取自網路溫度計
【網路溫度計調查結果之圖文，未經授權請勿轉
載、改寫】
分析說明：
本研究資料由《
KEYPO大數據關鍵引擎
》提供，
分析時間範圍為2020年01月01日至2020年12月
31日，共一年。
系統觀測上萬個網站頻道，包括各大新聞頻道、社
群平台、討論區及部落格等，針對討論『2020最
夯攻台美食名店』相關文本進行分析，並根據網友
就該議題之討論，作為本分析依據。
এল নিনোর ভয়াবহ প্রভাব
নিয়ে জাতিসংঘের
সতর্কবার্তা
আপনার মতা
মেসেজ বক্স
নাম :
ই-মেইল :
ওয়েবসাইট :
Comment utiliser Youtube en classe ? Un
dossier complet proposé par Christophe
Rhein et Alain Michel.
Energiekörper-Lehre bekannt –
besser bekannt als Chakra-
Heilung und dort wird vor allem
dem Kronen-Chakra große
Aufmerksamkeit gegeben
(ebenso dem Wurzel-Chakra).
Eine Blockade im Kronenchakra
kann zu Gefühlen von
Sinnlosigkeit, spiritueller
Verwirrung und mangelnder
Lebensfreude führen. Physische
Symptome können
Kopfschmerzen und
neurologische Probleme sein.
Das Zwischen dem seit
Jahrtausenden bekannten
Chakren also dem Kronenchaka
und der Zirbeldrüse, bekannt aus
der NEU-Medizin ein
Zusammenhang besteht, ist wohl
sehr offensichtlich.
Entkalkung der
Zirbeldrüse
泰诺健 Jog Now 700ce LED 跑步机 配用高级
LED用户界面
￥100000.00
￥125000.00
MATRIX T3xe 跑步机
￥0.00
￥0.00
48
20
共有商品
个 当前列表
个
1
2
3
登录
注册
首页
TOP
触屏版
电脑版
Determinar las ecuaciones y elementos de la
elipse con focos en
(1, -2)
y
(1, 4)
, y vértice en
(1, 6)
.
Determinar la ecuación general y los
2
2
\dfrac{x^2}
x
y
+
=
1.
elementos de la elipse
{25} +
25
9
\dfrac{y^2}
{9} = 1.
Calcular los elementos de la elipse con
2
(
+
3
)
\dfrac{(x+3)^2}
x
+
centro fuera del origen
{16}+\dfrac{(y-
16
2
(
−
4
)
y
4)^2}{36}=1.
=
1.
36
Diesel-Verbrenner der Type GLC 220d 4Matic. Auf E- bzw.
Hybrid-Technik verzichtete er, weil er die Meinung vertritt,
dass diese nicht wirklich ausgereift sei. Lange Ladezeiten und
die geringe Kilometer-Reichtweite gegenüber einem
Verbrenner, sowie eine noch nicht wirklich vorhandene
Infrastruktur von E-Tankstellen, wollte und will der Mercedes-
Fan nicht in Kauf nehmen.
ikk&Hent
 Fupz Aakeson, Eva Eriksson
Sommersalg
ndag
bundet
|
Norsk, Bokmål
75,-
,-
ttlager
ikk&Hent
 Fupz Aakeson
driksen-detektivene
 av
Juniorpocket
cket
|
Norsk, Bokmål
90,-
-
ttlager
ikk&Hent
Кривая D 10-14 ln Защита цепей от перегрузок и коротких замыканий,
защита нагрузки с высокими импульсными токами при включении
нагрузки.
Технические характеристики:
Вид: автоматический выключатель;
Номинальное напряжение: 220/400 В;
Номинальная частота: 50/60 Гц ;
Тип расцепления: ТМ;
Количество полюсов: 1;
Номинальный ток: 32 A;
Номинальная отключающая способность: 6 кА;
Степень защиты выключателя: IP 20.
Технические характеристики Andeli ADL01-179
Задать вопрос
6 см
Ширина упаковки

::::::::::

### Assignment
Reproduce the text of every entry above line for line, with no changes.

### Exercise response
取自網路溫度計
【網路溫度計調查結果之圖文，未經授權請勿轉
載、改寫】
分析說明：
本研究資料由《
KEYPO大數據關鍵引擎
》提供，
分析時間範圍為2020年01月01日至2020年12月
31日，共一年。
系統觀測上萬個網站頻道，包括各大新聞頻道、社
群平台、討論區及部落格等，針對討論『2020最
夯攻台美食名店』相關文本進行分析，並根據網友
就該議題之討論，作為本分析依據。
এল নিনোর ভয়াবহ প্রভাব
নিয়ে জাতিসংঘের
সতর্কবার্তা
আপনার মতা
মেসেজ বক্স
নাম :
ই-মেইল :
ওয়েবসাইট :
Comment utiliser Youtube en classe ? Un
dossier complet proposé par Christophe
Rhein et Alain Michel.
Energiekörper-Lehre bekannt –
besser bekannt als Chakra-
Heilung und dort wird vor allem
dem Kronen-Chakra große
Aufmerksamkeit gegeben
(ebenso dem Wurzel-Chakra).
Eine Blockade im Kronenchakra
kann zu Gefühlen von
Sinnlosigkeit, spiritueller
Verwirrung und mangelnder
Lebensfreude führen. Physische
Symptome können
Kopfschmerzen und
neurologische Probleme sein.
Das Zwischen dem seit
Jahrtausenden bekannten
Chakren also dem Kronenchaka
und der Zirbeldrüse, bekannt aus
der NEU-Medizin ein
Zusammenhang besteht, ist wohl
sehr offensichtlich.
Entkalkung der
Zirbeldrüse
泰诺健 Jog Now 700ce LED 跑步机 配用高级
LED用户界面
￥100000.00
￥125000.00
MATRIX T3xe 跑步机
￥0.00
￥0.00
48
20
共有商品
个 当前列表
个
1
2
3
登录
注册
首页
TOP
触屏版
电脑版
Determinar las ecuaciones y elementos de la
elipse con focos en
(1, -2)
y
(1, 4)
, y vértice en
(1, 6)
.
Determinar la ecuación general y los
2
2
\dfrac{x^2}
x
y
+
=
1.
elementos de la elipse
{25} +
25
9
\dfrac{y^2}
{9} = 1.
Calcular los elementos de la elipse con
2
(
+
3
)
\dfrac{(x+3)^2}
x
+
centro fuera del origen
{16}+\dfrac{(y-
16
2
(
−
4
)
y
4)^2}{36}=1.
=
1.
36
Diesel-Verbrenner der Type GLC 220d 4Matic. Auf E- bzw.
Hybrid-Technik verzichtete er, weil er die Meinung vertritt,
dass diese nicht wirklich ausgereift sei. Lange Ladezeiten und
die geringe Kilometer-Reichtweite gegenüber einem
Verbrenner, sowie eine noch nicht wirklich vorhandene
Infrastruktur von E-Tankstellen, wollte und will der Mercedes-
Fan nicht in Kauf nehmen.
ikk&Hent
 Fupz Aakeson, Eva Eriksson
Sommersalg
ndag
bundet
|
Norsk, Bokmål
75,-
,-
ttlager
ikk&Hent
 Fupz Aakeson
driksen-detektivene
 av
Juniorpocket
cket
|
Norsk, Bokmål
90,-
-
ttlager
ikk&Hent
Кривая D 10-14 ln Защита цепей от перегрузок и коротких замыканий,
защита нагрузки с высокими импульсными токами при включении
нагрузки.
Технические характеристики:
Вид: автоматический выключатель;
Номинальное напряжение: 220/400 В;
Номинальная частота: 50/60 Гц ;
Тип расцепления: ТМ;
Количество полюсов: 1;
Номинальный ток: 32 A;
Номинальная отключающая способность: 6 кА;
Степень защиты выключателя: IP 20.
Технические характеристики Andeli ADL01-179
Задать вопрос
6 см
Ширина упаковки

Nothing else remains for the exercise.